__Requirements__. Copy out the records below, changing "collector number" to "field number" and keeping everything else as it is. Leave the pictures out.
_ _ _ _
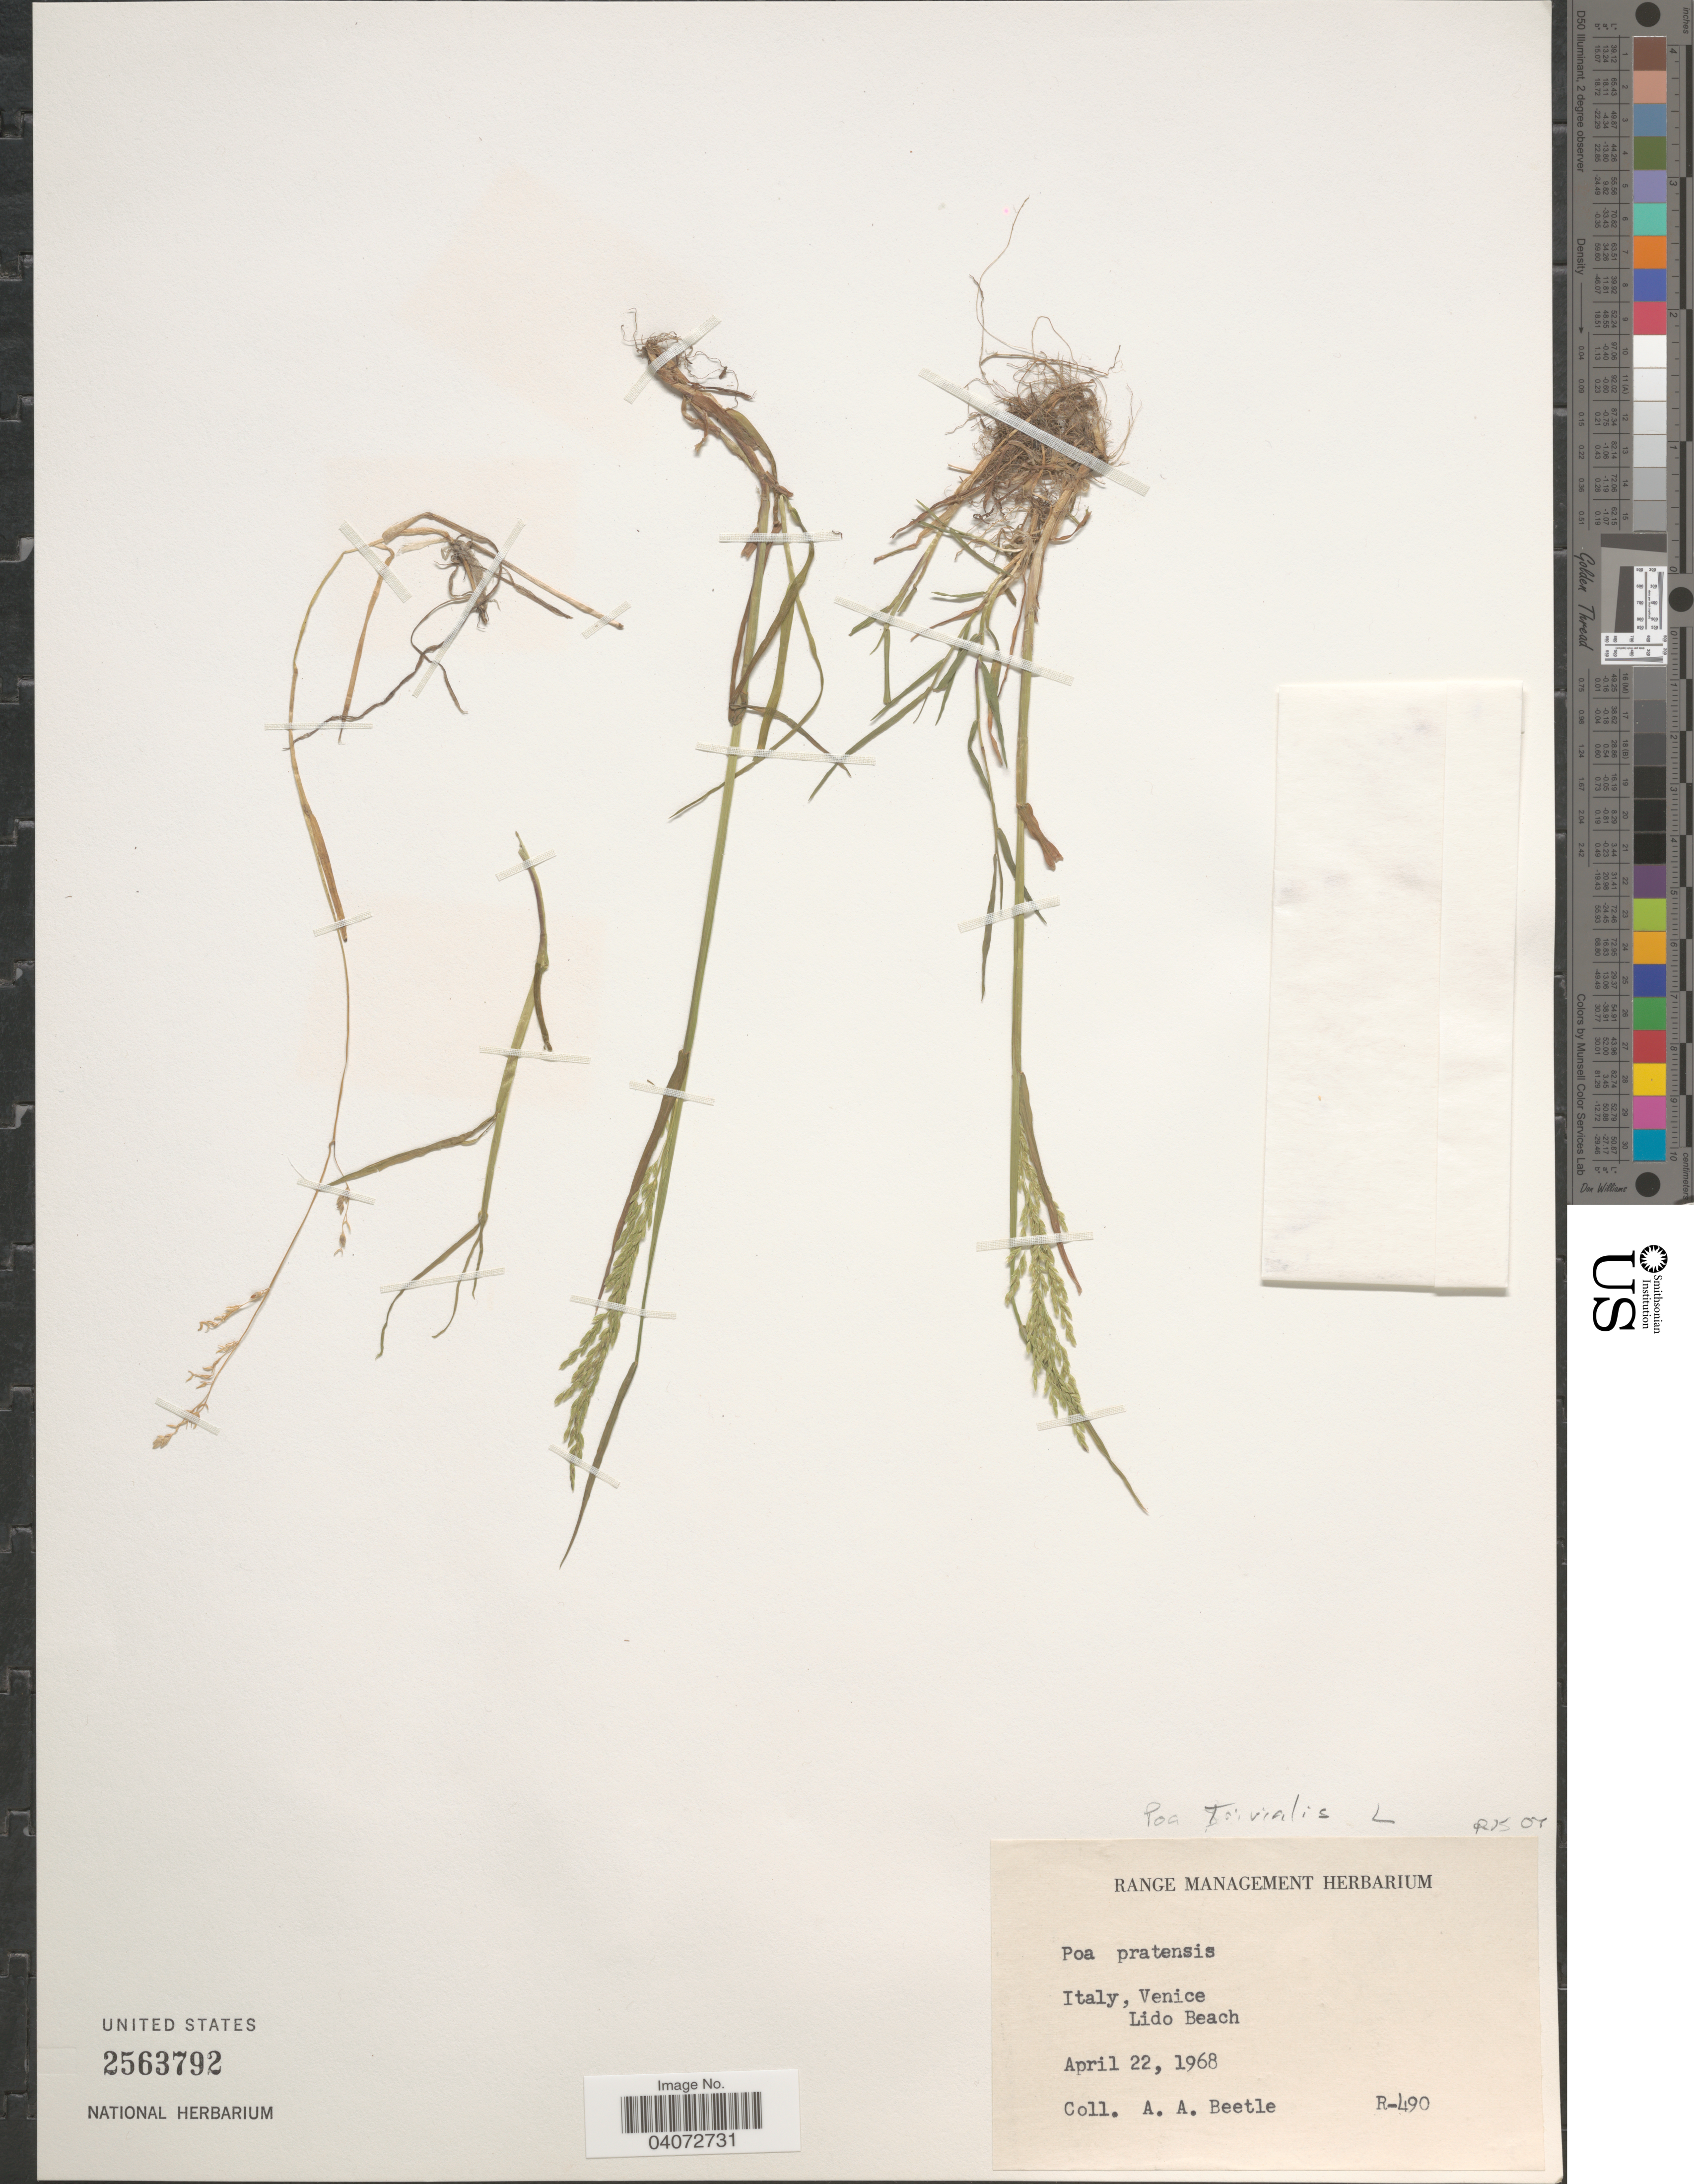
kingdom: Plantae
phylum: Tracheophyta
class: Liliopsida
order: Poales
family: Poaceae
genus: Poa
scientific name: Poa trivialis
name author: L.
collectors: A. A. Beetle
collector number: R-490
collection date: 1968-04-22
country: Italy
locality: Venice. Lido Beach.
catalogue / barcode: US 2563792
_ _ _ _
__Correct answer__.
kingdom: Plantae
phylum: Tracheophyta
class: Liliopsida
order: Poales
family: Poaceae
genus: Poa
scientific name: Poa trivialis
name author: L.
collectors: A. A. Beetle
field number: R-490
collection date: 1968-04-22
country: Italy
locality: Venice. Lido Beach.
catalogue / barcode: US 2563792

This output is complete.